Data to examine
────────

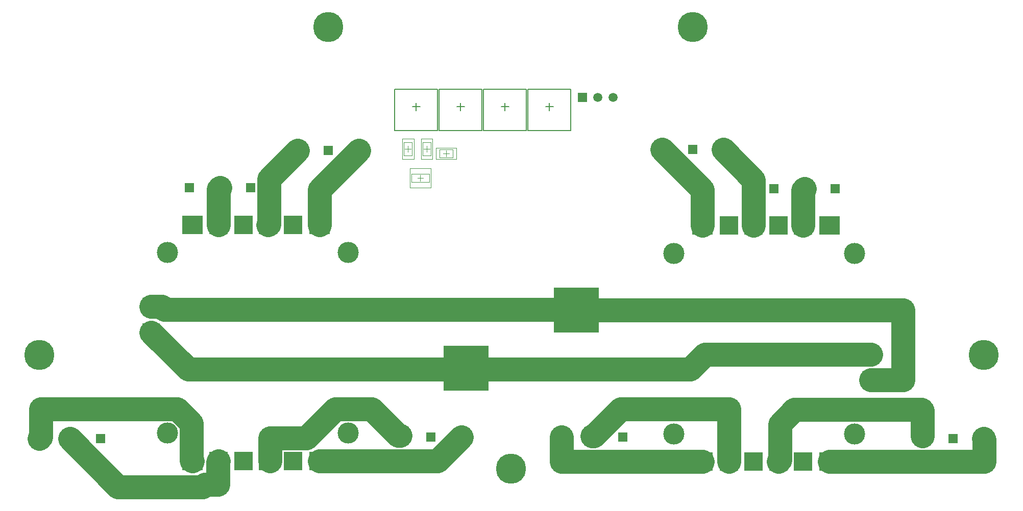
<source format=gbl>
G04*
G04 #@! TF.GenerationSoftware,Altium Limited,Altium Designer,18.1.9 (240)*
G04*
G04 Layer_Physical_Order=2*
G04 Layer_Color=16711680*
%FSLAX43Y43*%
%MOMM*%
G71*
G01*
G75*
%ADD11C,0.200*%
%ADD18C,0.100*%
%ADD19C,0.050*%
%ADD40C,4.000*%
%ADD41R,7.500X7.500*%
%ADD42R,1.500X1.500*%
%ADD43C,1.500*%
%ADD44R,1.524X1.524*%
%ADD45C,3.508*%
%ADD46R,3.000X3.000*%
%ADD47R,3.500X3.100*%
%ADD48R,3.100X3.100*%
%ADD49C,5.000*%
D11*
X100828Y142264D02*
Y149122D01*
X107940D01*
Y142264D02*
Y149122D01*
X100828Y142264D02*
X107940D01*
X103749Y146201D02*
X105019D01*
X104384Y145566D02*
Y146836D01*
X93462Y142264D02*
Y149122D01*
X100574D01*
Y142264D02*
Y149122D01*
X93462Y142264D02*
X100574D01*
X96383Y146201D02*
X97653D01*
X97018Y145566D02*
Y146836D01*
X86116Y142264D02*
Y149122D01*
X93228D01*
Y142264D02*
Y149122D01*
X86116Y142264D02*
X93228D01*
X89037Y146201D02*
X90307D01*
X89672Y145566D02*
Y146836D01*
X78750Y142264D02*
Y149122D01*
X85862D01*
Y142264D02*
Y149122D01*
X78750Y142264D02*
X85862D01*
X81671Y146201D02*
X82941D01*
X82306Y145566D02*
Y146836D01*
D18*
X81492Y135070D02*
X84492D01*
X81492Y133670D02*
X84492D01*
Y135070D01*
X81492Y133670D02*
Y135070D01*
X80269Y140292D02*
X81619D01*
X80269Y138092D02*
X81619D01*
Y140292D01*
X80269Y138092D02*
Y140292D01*
X83399Y140292D02*
X84749D01*
X83399Y138092D02*
X84749D01*
Y140292D01*
X83399Y138092D02*
Y140292D01*
X86149Y137755D02*
Y139105D01*
X88349Y137755D02*
Y139105D01*
X86149D02*
X88349D01*
X86149Y137755D02*
X88349D01*
X82992Y133870D02*
Y134870D01*
X82492Y134370D02*
X83492D01*
X80944Y138692D02*
Y139692D01*
X80444Y139192D02*
X81444D01*
X84074Y138692D02*
Y139692D01*
X83574Y139192D02*
X84574D01*
X86749Y138430D02*
X87749D01*
X87249Y137930D02*
Y138930D01*
D19*
X81242Y135970D02*
X84742D01*
X81242Y132770D02*
X84742D01*
Y135970D01*
X81242Y132770D02*
Y135970D01*
X79994Y140892D02*
X81894D01*
X79994Y137492D02*
X81894D01*
Y140892D01*
X79994Y137492D02*
Y140892D01*
X83124Y140892D02*
X85024D01*
X83124Y137492D02*
X85024D01*
Y140892D01*
X83124Y137492D02*
Y140892D01*
X85549Y137480D02*
Y139380D01*
X88949Y137480D02*
Y139380D01*
X85549D02*
X88949D01*
X85549Y137480D02*
X88949D01*
D40*
X130221Y105075D02*
X157700D01*
X90551Y102743D02*
X90678Y102616D01*
X127762D01*
X90424D02*
X90551Y102743D01*
X44484Y102616D02*
X90424D01*
X40562Y112554D02*
X108839D01*
X38300Y113000D02*
X40116D01*
X40562Y112554D01*
X108839Y112395D02*
Y112554D01*
X106426Y87271D02*
X129750D01*
X108839Y112395D02*
X163068D01*
X157700Y100821D02*
X163085D01*
X163068Y100838D02*
X163085Y100821D01*
X163068Y100838D02*
Y112395D01*
X127762Y102616D02*
X130221Y105075D01*
X38300Y108746D02*
X38354D01*
X44484Y102616D01*
X145036Y95885D02*
X166116D01*
X123063Y139065D02*
X129750Y132378D01*
Y126471D02*
Y132378D01*
X133223Y139065D02*
X138250Y134038D01*
Y126471D02*
Y134038D01*
X146450Y132353D02*
X146685Y132588D01*
X146450Y126471D02*
Y132353D01*
X166243Y91525D02*
Y95758D01*
X166116Y95885D02*
X166243Y95758D01*
X142646Y93495D02*
X145036Y95885D01*
X142646Y87567D02*
Y93495D01*
X142350Y87271D02*
X142646Y87567D01*
X150850Y87271D02*
X176530D01*
X176403Y91059D02*
X176530Y90932D01*
Y87271D02*
Y90932D01*
X111506Y91525D02*
X111718D01*
X116243Y96050D01*
X134150D01*
Y87271D02*
Y96050D01*
X106426Y87271D02*
Y91313D01*
X49404Y87204D02*
X49550Y87350D01*
X49404Y85588D02*
Y87204D01*
X49403Y85587D02*
X49404Y85588D01*
X49403Y83439D02*
Y85587D01*
X45008Y87492D02*
Y93660D01*
Y87492D02*
X45150Y87350D01*
X47255Y83439D02*
X49403D01*
X46912Y83096D02*
X47255Y83439D01*
X32855Y83096D02*
X46912D01*
X24892Y91059D02*
X32855Y83096D01*
X19812Y91059D02*
X20070Y91317D01*
Y96008D01*
X42660D01*
X45008Y93660D01*
X79338Y91604D02*
X79629D01*
X58046Y87350D02*
Y91154D01*
X74934Y96008D02*
X79338Y91604D01*
X68892Y96008D02*
X74934D01*
X64038Y91154D02*
X68892Y96008D01*
X58046Y91154D02*
X64038D01*
X85826Y87350D02*
X89789Y91313D01*
X66250Y87350D02*
X85826D01*
X49550Y132481D02*
X49784Y132715D01*
X49550Y126550D02*
Y132481D01*
X57880Y134207D02*
X62611Y138938D01*
X57880Y126680D02*
Y134207D01*
X57750Y126550D02*
X57880Y126680D01*
X66250Y132417D02*
X72771Y138938D01*
X66250Y126550D02*
Y132417D01*
D41*
X90551Y102743D02*
D03*
X108839Y112395D02*
D03*
D42*
X109855Y147701D02*
D03*
D43*
X112395D02*
D03*
X114935D02*
D03*
D44*
X123063Y139065D02*
D03*
X128143D02*
D03*
X133223D02*
D03*
X62611Y138938D02*
D03*
X67691D02*
D03*
X72771D02*
D03*
X176403Y91059D02*
D03*
X171323D02*
D03*
X166243D02*
D03*
X19812D02*
D03*
X24892D02*
D03*
X29972D02*
D03*
X79629Y91313D02*
D03*
X84709D02*
D03*
X89789D02*
D03*
X106426D02*
D03*
X111506D02*
D03*
X116586D02*
D03*
X54864Y132715D02*
D03*
X49784D02*
D03*
X44704D02*
D03*
X151765Y132588D02*
D03*
X146685D02*
D03*
X141605D02*
D03*
D45*
X155000Y91821D02*
D03*
Y121821D02*
D03*
X125000Y91821D02*
D03*
Y121821D02*
D03*
X41000Y122000D02*
D03*
Y92000D02*
D03*
X71000Y122000D02*
D03*
Y92000D02*
D03*
D46*
X157700Y100821D02*
D03*
Y105021D02*
D03*
X38300Y113000D02*
D03*
Y108800D02*
D03*
D47*
X150850Y87271D02*
D03*
X129750D02*
D03*
X150850Y126471D02*
D03*
X129750D02*
D03*
X45150Y126550D02*
D03*
X66250D02*
D03*
X45150Y87350D02*
D03*
X66250D02*
D03*
D48*
X146450Y87271D02*
D03*
X138250D02*
D03*
X142350D02*
D03*
X134150D02*
D03*
X146450Y126471D02*
D03*
X142350D02*
D03*
X134150D02*
D03*
X138250D02*
D03*
X49550Y126550D02*
D03*
X57750D02*
D03*
X53650D02*
D03*
X61850D02*
D03*
X49550Y87350D02*
D03*
X53650D02*
D03*
X61850D02*
D03*
X57750D02*
D03*
D49*
X19812Y105021D02*
D03*
X67691Y159385D02*
D03*
X176403Y105021D02*
D03*
X98044Y86106D02*
D03*
X128143Y159385D02*
D03*
M02*

</source>
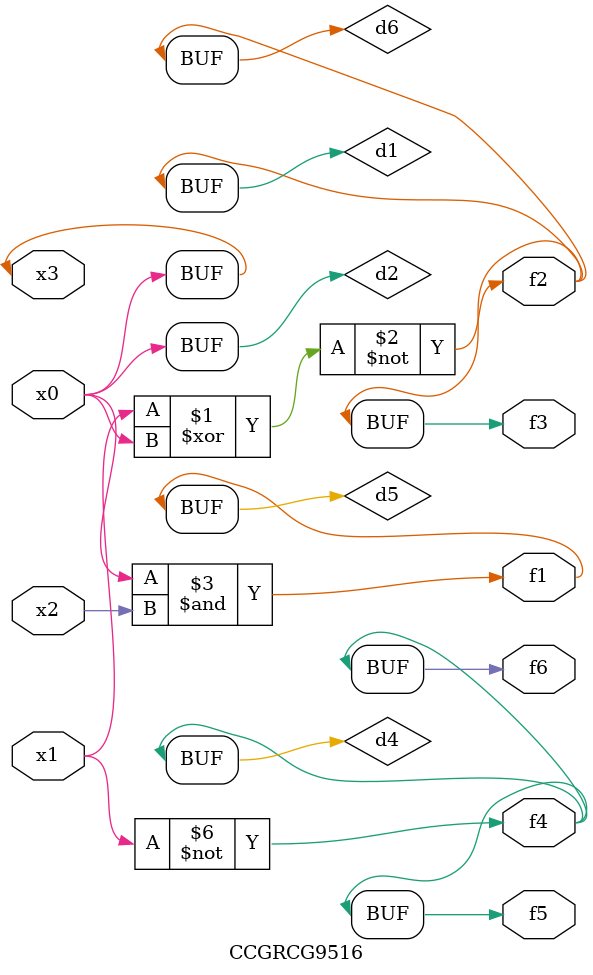
<source format=v>
module CCGRCG9516(
	input x0, x1, x2, x3,
	output f1, f2, f3, f4, f5, f6
);

	wire d1, d2, d3, d4, d5, d6;

	xnor (d1, x1, x3);
	buf (d2, x0, x3);
	nand (d3, x0, x2);
	not (d4, x1);
	nand (d5, d3);
	or (d6, d1);
	assign f1 = d5;
	assign f2 = d6;
	assign f3 = d6;
	assign f4 = d4;
	assign f5 = d4;
	assign f6 = d4;
endmodule

</source>
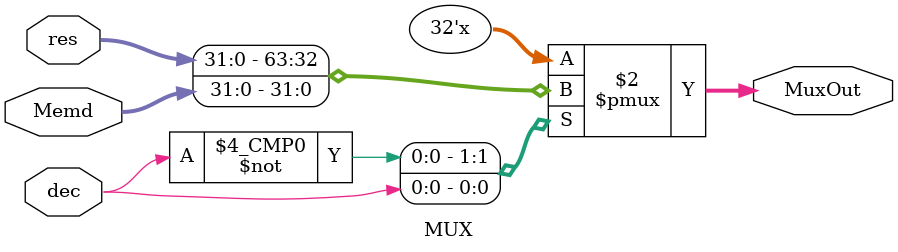
<source format=v>
module MUX(
    input [31:0]Memd,
    input [31:0]res,
    input dec,
    output reg[31:0]MuxOut
);
always @* 
begin
    case (dec)
        1'b0:
        begin
          MuxOut <= res;
        end
        1'b1:
        begin
          MuxOut <= Memd;
        end
    endcase
end
endmodule

</source>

────────

Exercise
Every line of the entries above that holds "assign" should be copied out.

Solution below
	assign f1 = d5;
	assign f2 = d6;
	assign f3 = d6;
	assign f4 = d4;
	assign f5 = d4;
	assign f6 = d4;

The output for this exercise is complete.